Study material –
BEGIN
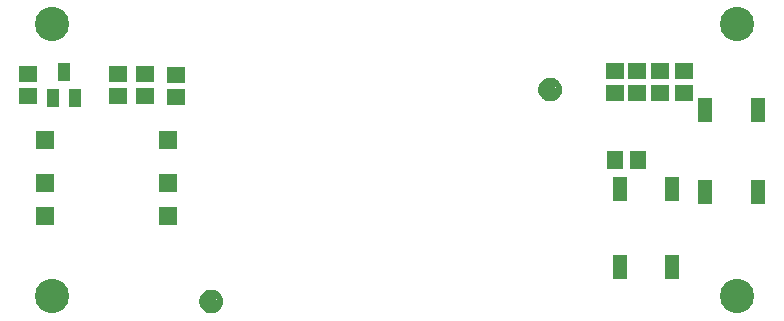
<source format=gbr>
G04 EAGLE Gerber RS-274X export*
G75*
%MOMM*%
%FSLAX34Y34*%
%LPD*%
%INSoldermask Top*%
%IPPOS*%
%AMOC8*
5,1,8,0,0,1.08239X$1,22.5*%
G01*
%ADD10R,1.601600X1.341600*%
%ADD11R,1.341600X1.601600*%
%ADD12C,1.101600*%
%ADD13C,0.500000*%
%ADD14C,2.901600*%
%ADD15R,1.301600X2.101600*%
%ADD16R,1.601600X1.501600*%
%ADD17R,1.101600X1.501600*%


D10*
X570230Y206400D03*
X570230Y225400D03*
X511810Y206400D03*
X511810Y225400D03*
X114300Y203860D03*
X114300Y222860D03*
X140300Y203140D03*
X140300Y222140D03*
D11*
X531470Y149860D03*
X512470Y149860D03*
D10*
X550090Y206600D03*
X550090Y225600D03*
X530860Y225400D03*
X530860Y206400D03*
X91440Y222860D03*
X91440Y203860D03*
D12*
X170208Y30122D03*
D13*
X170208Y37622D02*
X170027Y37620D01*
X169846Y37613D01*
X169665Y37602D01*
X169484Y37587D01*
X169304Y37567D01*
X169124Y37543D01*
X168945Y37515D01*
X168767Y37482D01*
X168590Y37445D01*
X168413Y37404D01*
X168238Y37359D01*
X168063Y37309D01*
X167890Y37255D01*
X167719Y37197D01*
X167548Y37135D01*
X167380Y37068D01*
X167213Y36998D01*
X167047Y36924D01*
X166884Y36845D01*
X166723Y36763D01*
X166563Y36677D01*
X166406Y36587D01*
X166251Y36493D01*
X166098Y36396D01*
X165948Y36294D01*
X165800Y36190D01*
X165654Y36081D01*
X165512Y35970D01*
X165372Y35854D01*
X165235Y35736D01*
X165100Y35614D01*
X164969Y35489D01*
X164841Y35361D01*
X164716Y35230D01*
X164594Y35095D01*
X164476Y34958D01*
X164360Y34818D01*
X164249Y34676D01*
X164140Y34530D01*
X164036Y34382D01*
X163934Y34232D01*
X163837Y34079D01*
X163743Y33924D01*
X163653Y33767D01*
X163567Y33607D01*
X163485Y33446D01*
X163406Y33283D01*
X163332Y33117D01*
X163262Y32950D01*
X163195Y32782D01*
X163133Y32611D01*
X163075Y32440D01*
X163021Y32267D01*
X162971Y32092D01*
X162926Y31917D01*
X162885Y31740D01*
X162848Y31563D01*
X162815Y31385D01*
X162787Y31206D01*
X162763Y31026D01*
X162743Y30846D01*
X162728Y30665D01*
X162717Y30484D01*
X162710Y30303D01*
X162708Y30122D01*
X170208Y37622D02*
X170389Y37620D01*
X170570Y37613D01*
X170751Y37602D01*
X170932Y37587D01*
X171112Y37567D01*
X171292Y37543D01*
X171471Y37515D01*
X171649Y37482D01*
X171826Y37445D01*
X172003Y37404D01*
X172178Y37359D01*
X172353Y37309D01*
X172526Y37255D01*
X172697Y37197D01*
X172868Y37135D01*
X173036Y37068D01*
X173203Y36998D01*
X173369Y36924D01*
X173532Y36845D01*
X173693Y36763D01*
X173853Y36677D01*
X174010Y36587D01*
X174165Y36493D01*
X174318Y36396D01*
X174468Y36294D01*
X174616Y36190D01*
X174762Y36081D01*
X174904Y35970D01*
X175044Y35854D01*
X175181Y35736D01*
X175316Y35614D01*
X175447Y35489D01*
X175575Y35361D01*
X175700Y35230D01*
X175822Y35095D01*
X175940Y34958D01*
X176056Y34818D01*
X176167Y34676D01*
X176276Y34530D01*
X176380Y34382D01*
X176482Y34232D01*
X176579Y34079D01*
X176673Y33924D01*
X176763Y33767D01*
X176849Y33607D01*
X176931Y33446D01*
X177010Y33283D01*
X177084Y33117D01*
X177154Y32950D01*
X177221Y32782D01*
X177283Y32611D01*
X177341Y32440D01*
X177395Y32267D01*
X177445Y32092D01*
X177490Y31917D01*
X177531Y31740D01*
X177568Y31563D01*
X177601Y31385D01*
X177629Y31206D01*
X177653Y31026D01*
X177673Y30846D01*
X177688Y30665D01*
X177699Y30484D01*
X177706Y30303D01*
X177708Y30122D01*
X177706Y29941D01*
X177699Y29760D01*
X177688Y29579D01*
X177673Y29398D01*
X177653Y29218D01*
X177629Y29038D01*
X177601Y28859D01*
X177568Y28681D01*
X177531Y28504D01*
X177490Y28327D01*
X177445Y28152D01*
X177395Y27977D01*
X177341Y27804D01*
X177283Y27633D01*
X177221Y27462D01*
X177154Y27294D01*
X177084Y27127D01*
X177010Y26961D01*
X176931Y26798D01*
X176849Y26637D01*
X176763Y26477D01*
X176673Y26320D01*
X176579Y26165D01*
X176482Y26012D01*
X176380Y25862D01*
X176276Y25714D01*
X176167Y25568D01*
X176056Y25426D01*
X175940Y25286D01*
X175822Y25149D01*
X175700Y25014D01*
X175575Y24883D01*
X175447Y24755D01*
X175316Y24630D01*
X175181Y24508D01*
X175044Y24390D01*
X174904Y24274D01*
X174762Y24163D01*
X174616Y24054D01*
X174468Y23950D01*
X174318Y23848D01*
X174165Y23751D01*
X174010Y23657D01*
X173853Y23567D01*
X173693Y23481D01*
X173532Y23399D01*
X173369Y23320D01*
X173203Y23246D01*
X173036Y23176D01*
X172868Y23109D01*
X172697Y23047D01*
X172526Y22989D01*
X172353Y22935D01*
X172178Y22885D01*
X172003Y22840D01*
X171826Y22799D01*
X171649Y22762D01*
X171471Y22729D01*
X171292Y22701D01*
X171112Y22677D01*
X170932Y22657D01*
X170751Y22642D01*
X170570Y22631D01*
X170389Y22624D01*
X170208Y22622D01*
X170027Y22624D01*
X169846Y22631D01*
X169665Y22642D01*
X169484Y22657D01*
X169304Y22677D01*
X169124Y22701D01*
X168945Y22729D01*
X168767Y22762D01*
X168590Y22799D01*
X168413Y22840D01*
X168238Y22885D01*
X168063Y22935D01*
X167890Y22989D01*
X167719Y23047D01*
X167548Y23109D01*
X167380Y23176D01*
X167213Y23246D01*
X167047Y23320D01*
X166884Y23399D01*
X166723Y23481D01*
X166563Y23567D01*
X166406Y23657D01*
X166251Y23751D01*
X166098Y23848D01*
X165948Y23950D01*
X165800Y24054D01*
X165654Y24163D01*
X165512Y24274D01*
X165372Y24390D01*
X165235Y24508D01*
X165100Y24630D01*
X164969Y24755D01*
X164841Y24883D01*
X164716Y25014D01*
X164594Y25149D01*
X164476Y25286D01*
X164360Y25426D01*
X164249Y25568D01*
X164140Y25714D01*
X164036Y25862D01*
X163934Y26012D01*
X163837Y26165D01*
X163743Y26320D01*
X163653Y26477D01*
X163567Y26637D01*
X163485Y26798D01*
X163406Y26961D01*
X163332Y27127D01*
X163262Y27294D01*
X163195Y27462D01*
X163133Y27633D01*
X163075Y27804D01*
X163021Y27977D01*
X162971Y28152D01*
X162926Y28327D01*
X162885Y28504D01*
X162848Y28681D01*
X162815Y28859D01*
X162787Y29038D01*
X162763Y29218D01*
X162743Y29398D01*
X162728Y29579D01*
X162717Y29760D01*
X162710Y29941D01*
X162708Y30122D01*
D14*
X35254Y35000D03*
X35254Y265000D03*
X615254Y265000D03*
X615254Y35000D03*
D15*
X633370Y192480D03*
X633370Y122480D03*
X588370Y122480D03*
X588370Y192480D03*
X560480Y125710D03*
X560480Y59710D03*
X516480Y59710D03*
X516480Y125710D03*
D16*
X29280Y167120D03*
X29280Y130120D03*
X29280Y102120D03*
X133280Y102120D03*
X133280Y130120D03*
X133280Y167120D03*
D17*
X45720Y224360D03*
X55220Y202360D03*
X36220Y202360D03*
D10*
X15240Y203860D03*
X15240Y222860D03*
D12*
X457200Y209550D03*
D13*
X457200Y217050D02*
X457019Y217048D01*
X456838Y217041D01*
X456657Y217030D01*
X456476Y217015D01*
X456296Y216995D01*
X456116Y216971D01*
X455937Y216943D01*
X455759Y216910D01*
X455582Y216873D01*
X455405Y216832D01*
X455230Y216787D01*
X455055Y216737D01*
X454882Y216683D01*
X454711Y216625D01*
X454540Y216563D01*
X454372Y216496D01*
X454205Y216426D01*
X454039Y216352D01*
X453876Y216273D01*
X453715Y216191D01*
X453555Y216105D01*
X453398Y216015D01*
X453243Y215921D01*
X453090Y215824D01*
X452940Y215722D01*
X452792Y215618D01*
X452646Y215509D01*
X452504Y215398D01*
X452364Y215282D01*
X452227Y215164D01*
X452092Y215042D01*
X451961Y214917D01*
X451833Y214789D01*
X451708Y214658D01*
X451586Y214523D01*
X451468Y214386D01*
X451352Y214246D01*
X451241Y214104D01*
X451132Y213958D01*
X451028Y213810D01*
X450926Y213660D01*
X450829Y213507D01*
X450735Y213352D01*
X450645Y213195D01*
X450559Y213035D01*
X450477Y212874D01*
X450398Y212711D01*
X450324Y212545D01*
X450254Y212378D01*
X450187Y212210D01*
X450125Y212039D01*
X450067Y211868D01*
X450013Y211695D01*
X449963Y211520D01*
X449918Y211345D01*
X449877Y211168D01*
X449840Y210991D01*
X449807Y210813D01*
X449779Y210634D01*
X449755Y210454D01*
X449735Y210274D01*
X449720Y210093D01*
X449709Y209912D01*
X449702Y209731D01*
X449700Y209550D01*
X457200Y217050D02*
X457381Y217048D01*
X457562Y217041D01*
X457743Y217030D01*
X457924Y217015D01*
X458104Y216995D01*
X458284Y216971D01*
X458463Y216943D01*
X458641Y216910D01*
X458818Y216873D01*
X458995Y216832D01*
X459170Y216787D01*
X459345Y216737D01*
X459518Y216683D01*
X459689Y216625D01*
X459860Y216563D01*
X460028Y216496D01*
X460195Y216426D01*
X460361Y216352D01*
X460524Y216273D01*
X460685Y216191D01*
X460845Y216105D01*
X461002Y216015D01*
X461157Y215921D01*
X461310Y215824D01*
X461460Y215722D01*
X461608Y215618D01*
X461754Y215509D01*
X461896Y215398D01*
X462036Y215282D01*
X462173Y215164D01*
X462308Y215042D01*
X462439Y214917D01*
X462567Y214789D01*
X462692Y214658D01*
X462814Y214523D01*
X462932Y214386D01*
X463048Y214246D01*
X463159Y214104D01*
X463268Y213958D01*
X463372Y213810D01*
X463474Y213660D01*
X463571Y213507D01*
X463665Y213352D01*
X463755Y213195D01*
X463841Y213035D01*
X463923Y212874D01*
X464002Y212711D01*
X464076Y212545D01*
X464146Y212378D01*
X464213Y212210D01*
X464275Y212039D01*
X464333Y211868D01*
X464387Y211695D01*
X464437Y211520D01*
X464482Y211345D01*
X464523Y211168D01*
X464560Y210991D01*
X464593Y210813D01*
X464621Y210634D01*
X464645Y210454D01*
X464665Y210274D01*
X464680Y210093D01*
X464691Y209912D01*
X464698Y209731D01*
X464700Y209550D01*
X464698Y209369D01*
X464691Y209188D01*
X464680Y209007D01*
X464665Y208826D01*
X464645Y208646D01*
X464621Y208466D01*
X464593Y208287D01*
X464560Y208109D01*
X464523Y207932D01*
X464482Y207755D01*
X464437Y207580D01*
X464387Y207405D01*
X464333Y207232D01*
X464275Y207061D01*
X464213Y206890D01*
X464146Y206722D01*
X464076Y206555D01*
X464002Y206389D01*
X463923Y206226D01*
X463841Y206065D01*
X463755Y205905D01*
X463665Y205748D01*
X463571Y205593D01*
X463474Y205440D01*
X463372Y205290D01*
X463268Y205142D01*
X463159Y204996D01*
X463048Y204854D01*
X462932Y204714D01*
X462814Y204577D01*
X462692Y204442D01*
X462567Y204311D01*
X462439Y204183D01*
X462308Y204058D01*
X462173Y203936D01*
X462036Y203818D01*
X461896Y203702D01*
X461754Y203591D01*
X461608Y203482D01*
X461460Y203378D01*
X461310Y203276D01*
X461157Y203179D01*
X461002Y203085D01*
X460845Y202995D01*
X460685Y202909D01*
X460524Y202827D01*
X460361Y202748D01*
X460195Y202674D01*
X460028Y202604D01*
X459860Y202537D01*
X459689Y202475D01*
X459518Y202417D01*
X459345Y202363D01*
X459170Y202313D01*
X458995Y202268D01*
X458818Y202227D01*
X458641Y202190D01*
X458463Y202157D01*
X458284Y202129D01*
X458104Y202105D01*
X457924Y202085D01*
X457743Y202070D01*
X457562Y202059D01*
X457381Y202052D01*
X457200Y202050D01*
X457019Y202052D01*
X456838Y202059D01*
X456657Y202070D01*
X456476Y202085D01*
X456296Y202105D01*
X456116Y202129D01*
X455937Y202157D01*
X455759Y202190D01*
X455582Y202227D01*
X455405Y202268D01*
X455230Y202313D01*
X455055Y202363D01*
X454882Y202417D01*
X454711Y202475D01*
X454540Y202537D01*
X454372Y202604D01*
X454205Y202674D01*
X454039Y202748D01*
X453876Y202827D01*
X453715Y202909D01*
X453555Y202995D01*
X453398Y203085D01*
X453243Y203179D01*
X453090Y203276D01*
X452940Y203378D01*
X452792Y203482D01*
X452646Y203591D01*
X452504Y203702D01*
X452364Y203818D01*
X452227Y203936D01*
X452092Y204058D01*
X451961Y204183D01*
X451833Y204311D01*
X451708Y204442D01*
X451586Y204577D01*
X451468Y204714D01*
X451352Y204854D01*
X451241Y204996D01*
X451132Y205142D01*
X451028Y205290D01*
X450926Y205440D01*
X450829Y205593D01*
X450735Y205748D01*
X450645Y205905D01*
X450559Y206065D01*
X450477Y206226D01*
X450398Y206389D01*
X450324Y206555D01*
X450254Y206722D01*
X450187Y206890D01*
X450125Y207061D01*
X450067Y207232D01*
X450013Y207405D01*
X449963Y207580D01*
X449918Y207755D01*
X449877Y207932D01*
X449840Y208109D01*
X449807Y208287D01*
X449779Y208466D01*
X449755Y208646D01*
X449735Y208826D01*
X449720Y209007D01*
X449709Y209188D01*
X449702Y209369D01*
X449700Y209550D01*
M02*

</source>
END
Exercise directions –
Write down exactly the span of lines above from the one containing "X463665Y213352D01*" to the one containing "X464691Y209912D01*", both ends included.

Expected answer –
X463665Y213352D01*
X463755Y213195D01*
X463841Y213035D01*
X463923Y212874D01*
X464002Y212711D01*
X464076Y212545D01*
X464146Y212378D01*
X464213Y212210D01*
X464275Y212039D01*
X464333Y211868D01*
X464387Y211695D01*
X464437Y211520D01*
X464482Y211345D01*
X464523Y211168D01*
X464560Y210991D01*
X464593Y210813D01*
X464621Y210634D01*
X464645Y210454D01*
X464665Y210274D01*
X464680Y210093D01*
X464691Y209912D01*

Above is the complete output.